À propos de cette édition

Éditeur
Stop
Genre
Fantastique
Longueur
Nouvelle
Paru dans
Stop 154
Pagination
45-58
Lieu
Montréal
Année de parution
1998
Support
Papier

Résumé/Sommaire

Depuis que sa femme Blanche est disparue un soir de Mardi gras, Violain Laflamme, le maréchal-ferrant du village, est inconsolable. Heureusement qu’elle lui a laissé une fille, Neige, qu’il élève seul depuis vingt ans et sur laquelle il veille avec un soin jaloux. Un soir d’Halloween, il rencontre un type déguisé en diable tout comme lui qui lui propose un marché. Il lui promet gloire, fortune et femmes si Violain chauffe sa forge jour et nuit. Ce faisant, le village est épargné par l’hiver. Le soir du Mardi gras suivant, Violain retrouve sa Blanche mais le diable enlève sa fille Neige.

Commentaires

« Le Violon magique » est un récit original de Raoûl Duguay et de Normand Latourelle qui constitue le cœur de la première partie du spectacle estival Légendes fantastiques présenté depuis 1998 à Drummondville. Cette grande fresque qui mobilise beaucoup de figurants réunit les principales figures du fantastique traditionnel du xixe siècle : un homme qui conclut naïvement un pacte avec le diable, un beau cavalier qui se présente à une fête et qui enlève la plus belle fille du village, un curé qui résiste aux sortilèges du diable, une fête du Mardi gras, etc.

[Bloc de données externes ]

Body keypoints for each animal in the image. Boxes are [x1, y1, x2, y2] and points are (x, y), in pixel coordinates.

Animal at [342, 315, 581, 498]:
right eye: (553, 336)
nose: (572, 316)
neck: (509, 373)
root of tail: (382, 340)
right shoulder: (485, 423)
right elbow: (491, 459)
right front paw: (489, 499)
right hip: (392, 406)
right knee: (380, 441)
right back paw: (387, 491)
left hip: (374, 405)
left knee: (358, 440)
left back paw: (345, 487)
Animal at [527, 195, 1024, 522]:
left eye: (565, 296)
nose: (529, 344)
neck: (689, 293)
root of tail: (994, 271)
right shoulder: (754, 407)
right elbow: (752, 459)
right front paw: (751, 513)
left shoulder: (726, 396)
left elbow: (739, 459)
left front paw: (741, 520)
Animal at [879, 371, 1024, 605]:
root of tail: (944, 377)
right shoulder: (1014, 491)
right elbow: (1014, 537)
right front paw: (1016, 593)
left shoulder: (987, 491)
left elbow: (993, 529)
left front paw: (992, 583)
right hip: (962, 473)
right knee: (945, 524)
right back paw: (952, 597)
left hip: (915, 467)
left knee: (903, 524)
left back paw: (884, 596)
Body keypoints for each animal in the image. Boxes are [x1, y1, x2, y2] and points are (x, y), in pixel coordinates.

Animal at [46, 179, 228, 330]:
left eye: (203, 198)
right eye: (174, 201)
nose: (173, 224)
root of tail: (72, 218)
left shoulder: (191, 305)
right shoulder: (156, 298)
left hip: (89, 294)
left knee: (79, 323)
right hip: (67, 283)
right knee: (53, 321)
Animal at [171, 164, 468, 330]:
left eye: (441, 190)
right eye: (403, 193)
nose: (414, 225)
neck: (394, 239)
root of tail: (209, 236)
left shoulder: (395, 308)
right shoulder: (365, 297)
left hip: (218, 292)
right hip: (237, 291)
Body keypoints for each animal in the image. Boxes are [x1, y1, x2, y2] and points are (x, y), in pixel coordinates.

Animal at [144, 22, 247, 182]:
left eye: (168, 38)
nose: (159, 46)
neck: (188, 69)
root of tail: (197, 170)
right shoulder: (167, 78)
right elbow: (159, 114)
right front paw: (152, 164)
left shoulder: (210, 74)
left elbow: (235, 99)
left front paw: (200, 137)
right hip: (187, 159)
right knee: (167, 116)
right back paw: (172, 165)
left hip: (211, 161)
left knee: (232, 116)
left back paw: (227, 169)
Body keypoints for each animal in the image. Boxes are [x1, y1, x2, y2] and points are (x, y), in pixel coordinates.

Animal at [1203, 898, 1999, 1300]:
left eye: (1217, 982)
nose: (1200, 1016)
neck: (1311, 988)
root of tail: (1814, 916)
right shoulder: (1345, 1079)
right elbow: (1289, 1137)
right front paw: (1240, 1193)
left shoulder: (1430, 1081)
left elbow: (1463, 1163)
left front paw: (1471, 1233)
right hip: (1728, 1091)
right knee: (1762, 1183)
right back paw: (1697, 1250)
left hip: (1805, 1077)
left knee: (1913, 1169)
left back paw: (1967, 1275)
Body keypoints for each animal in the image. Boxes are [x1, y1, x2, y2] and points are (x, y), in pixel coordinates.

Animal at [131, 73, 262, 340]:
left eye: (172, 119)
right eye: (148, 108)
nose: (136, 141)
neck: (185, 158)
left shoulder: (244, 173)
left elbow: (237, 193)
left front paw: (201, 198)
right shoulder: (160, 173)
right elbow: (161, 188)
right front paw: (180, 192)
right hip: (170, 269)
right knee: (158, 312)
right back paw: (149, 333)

Les auteurs ont ajouté l’Halloween, qui est une fête davantage américaine que canadienne-française et, qui plus est, n’était pas fêtée au xixe siècle. Il est vrai toutefois que c’est une occasion propice aux déguisements et aux débordements et qu’elle sert bien le propos des deux auteurs. Appelons cela un métissage de bon aloi.

Par ailleurs, on peut s’amuser à faire une lecture psychanalytique de ce conte – comme Bruno Bettelheim l’a fait avec les contes de fées. La tentation de l’inceste me semble assez manifeste ici. Pendant vingt ans, Violain élève sa fille et veille jalousement sur elle (qu’il se réserve ?) en éloignant les prétendants. Le désir devenant de plus en plus pressant, le diable accorde à l’homme les faveurs de toutes les femmes qu’il désire. La gent féminine au complet du village défile dans son lit. Puis quand ça devient trop dangereux, le diable enlève sa fille Neige en échange de sa femme Blanche. Le danger d’inceste est conjuré et Violain, dont la sexualité a été étouffée et brimée pendant vingt ans, puis a connu un dérèglement qui menaçait le cadre social, peut maintenant vivre une relation amoureuse normale avec sa femme retrouvée. L’ordre moral de la société est rétabli.

« Le Violon magique » est un conte plein d’allant et de vie. Ma seule réserve, à sa lecture, concerne la forme elle-même. On sent que les auteurs hésitent constamment entre deux formes de narration. Tantôt ils utilisent un conteur qui s’adresse directement au public (au lecteur), qui raconte et commente les faits qui sont présentés aux spectateurs, tantôt le récit et la description de l’action ressemblent à des didascalies qui s’adressent au metteur en scène du spectacle. Visiblement, ce conte est davantage destiné à être vu qu’à être lu.

« Le Violon magique » n’en demeure pas moins un beau conte fantastique qui intègre harmonieusement des thèmes archétypaux comme la légende de Rose Latulipe, le pacte avec le diable et le violon magique (un clin d’œil au « Money Musk » de Louis Fréchette). Il ne dépare pas la galerie de textes de ses illustres prédécesseurs comme Honoré Beaugrand, Faucher de Saint-Maurice ou Pamphile LeMay. [CJ]

  • Source : L'ASFFQ 1998, Alire, p. 70-71.